= Lesetext =

Auch hier waren die Anfänge mühselig. Gern wurden verdiente Politiker dahin abgeschoben. Selbst nach der ersten Direktwahl 1979 hieß es noch "Hast du einen Opa, schick ihn nach Europa". Erst mit dem Vertrag von Lissabon, der 2009 in Kraft trat, hatte das EU-Parlament die volle Mitwirkung an allen Gesetzesvorhaben. Damit war das größte Demokratiedefizit aufgehoben.

EU-Parlament galt vielen nicht als adäquater Ersatz

Seinen Höhepunkt hatte das europäische Einigungsprojekt nach dem Fall des Eisernen Vorhangs. Die früheren kommunistischen Staaten des Warschauer Paktes, die baltischen Staaten, Polen, Tschechien, Slowakei, Ungarn, Bulgarien und Rumänien und mit Slowenien und Kroatien auch zwei Länder des früheren Jugoslawiens wurden in die Europäische Union integriert. Zum ersten Mal schien es, als ob die drei Versprechen Europas in vollem Maße erfüllt würden: Frieden, Demokratie und Wohlstand.

Mitten im größten Triumph zeigten sich Auflösungserscheinungen. Großbritannien stellte sich bei Projekten quer, vor allem gegen den im Maastricht-Vertrag geplanten Euro. Durch das doppelte Mehrheitsprinzip im Vertrag von Lissabon wurde zum ersten Mal das Prinzip der Verantwortlichkeit durchbrochen. Nationale Regierungen, die im Rat überstimmt wurden, konnten nicht mehr für die Entscheidungen verantwortlich gemacht werden. Das EU-Parlament galt vielen nicht als adäquater Ersatz.

Zugleich fingen die neuen Beitrittsländer an, Entscheidungen zu blockieren, demokratische Grundrechte in Frage zu stellen. Die Ebenen begannen zu verschwimmen, während die Brüsseler Bürokratie um immer neue Behörden aufgestockt wurde. "Die bürgerfernen Eurokraten in Brüssel" mussten für alle Übel herhalten. Fast die gesamte wirtschaftliche und ökologische Gesetzgebung wanderte nach Brüssel, die nationalen Parlamente mussten abnicken.

= Arbeitsauftrag 1 =
Wiederhole aus dem Lesetext Wort für Wort den Abschnitt, der mit „Auch hier waren“ anfängt und bis „Demokratie und Wohlstand.“ geht.
= Arbeitsauftrag 2 =
Greif den Text über die europäische Einigung auf und schreib ihn ab seinem letzten Satz weiter.
Die Daten braucht man hier nicht.

= Datenauszug =
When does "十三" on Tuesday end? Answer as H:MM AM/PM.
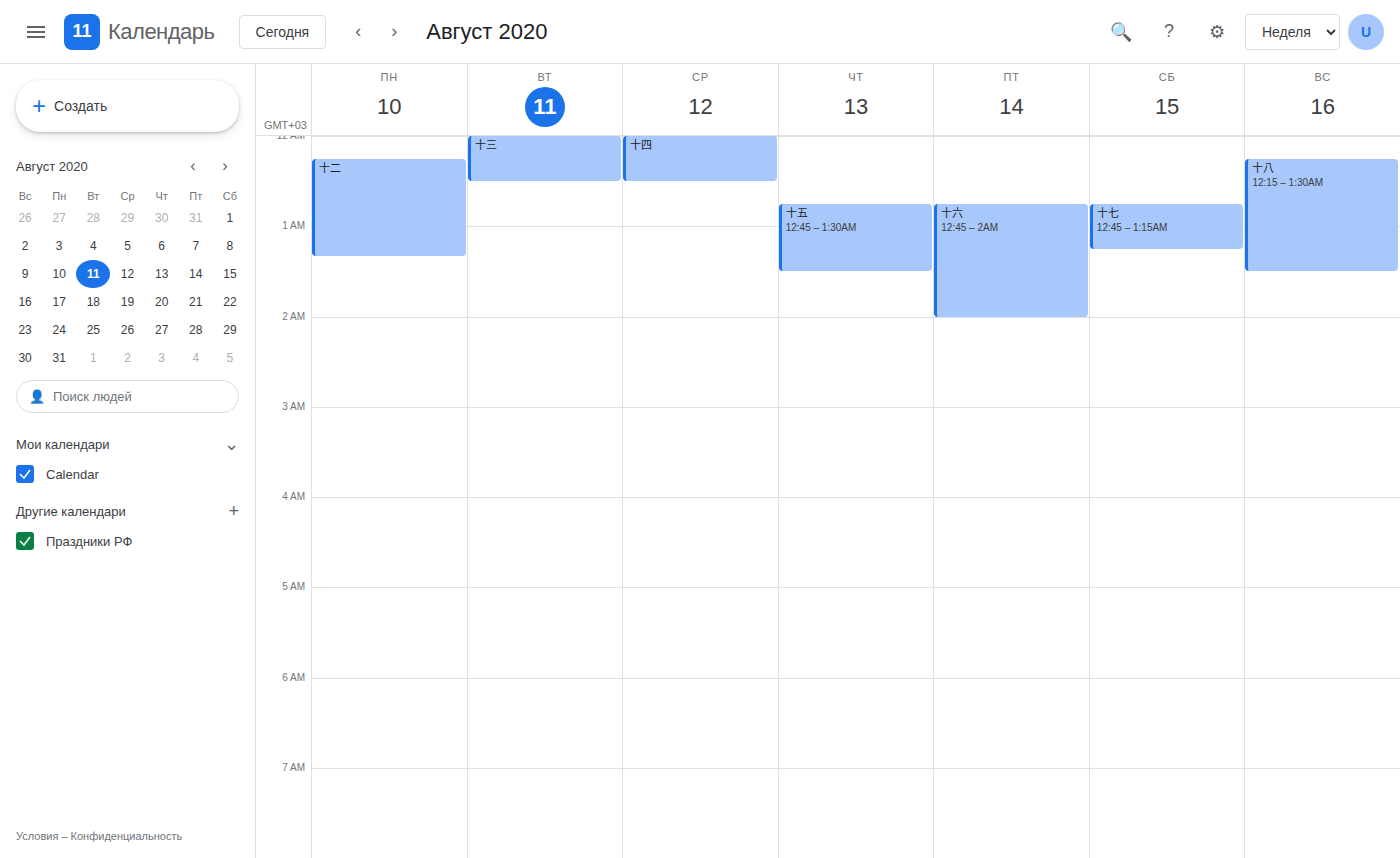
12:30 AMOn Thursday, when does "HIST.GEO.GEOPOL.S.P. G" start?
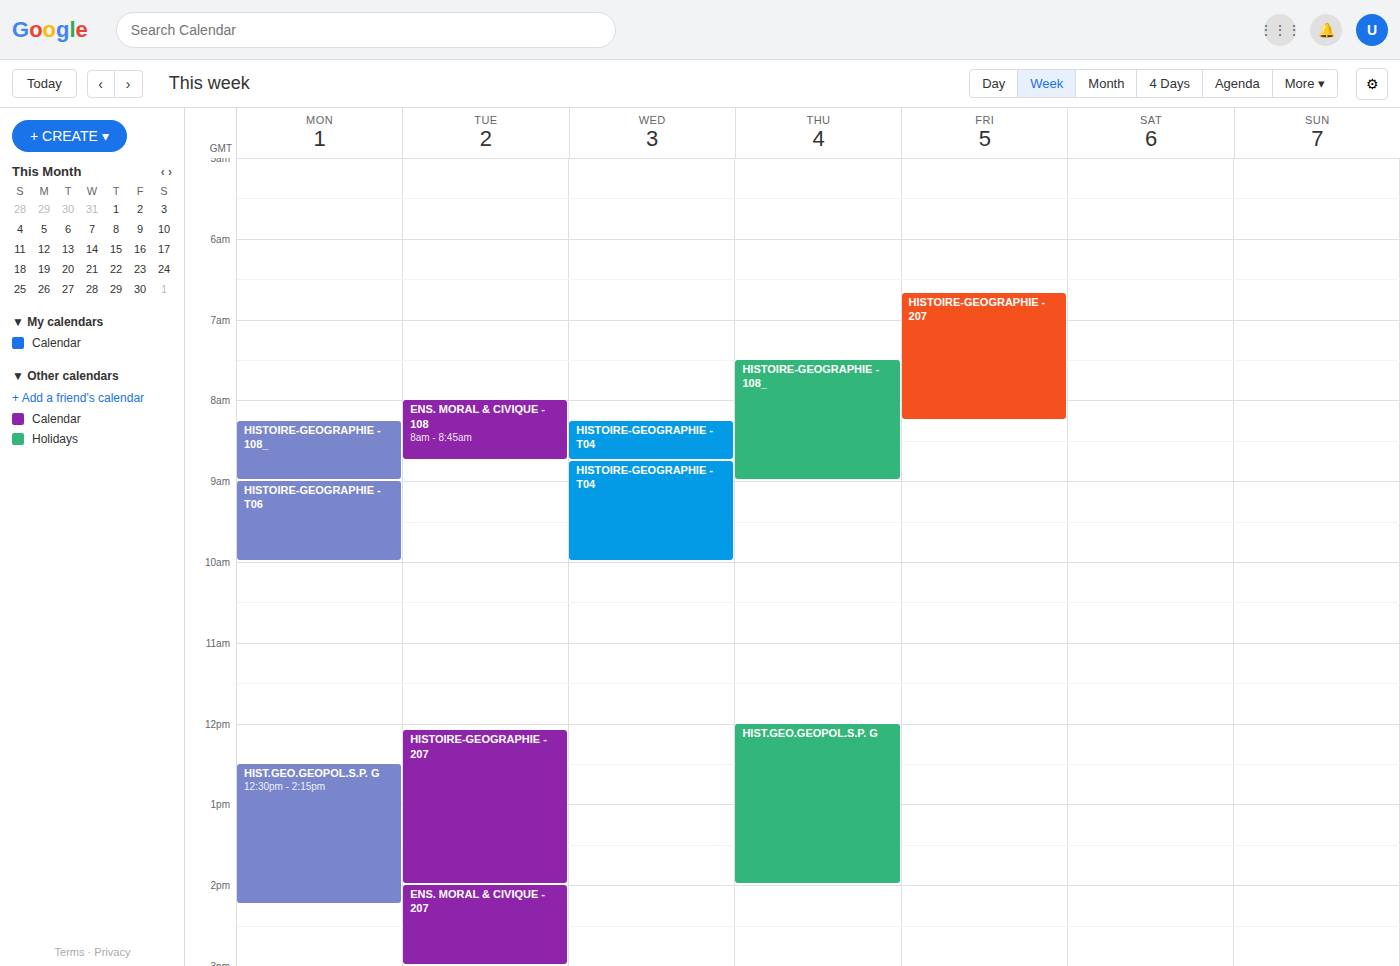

= Lösung 1 =
Auch hier waren die Anfänge mühselig. Gern wurden verdiente Politiker dahin abgeschoben. Selbst nach der ersten Direktwahl 1979 hieß es noch "Hast du einen Opa, schick ihn nach Europa". Erst mit dem Vertrag von Lissabon, der 2009 in Kraft trat, hatte das EU-Parlament die volle Mitwirkung an allen Gesetzesvorhaben. Damit war das größte Demokratiedefizit aufgehoben.

EU-Parlament galt vielen nicht als adäquater Ersatz

Seinen Höhepunkt hatte das europäische Einigungsprojekt nach dem Fall des Eisernen Vorhangs. Die früheren kommunistischen Staaten des Warschauer Paktes, die baltischen Staaten, Polen, Tschechien, Slowakei, Ungarn, Bulgarien und Rumänien und mit Slowenien und Kroatien auch zwei Länder des früheren Jugoslawiens wurden in die Europäische Union integriert. Zum ersten Mal schien es, als ob die drei Versprechen Europas in vollem Maße erfüllt würden: Frieden, Demokratie und Wohlstand.

= Lösung 2 =
Politischer Aufruhr in Großbritannien

Als die Finanz- und Wirtschaftskrise den Raum des Euro mit voller Wucht traf und vertragswidrige Rettungsaktionen für überschuldete Länder auslöste, begann der Niedergang des europäischen Gedankens. Die EU wirkte wie ein überspanntes Imperium. Die Bürger wandten sich ab, die Wahlbeteiligung zum Europäischen Parlament unterschritt die 50-Prozent-Marke. Der große Schock kam mit dem Austrittsvotum der Briten. Die Statik und die Bedeutung Europas ist zertrümmert. An die Dreier-Balance Deutschland, Frankreich, Großbritannien tritt ein übermächtiges Deutschland und ein schwächelndes Frankreich.

In Großbritannien herrscht politischer Aufruhr, die Einheit des Landes ist in Gefahr, die tragenden Parteien zerlegen sich selbst. Es ist ein Schlag für diese innovative Idee, die die Nachkriegsordnung bestimmte und den Zusammenbruch der kommunistischen Welt meisterte, dann aber über die Spätfolgen einer Finanzkrise, einer unvorhergesehenen Flüchtlingswelle und einem isolationistischen Großbritannien strauchelte. Europa mag sich wieder fangen. Ihre alte Bedeutung und Ausstrahlung hat die europäische Idee erst einmal verloren.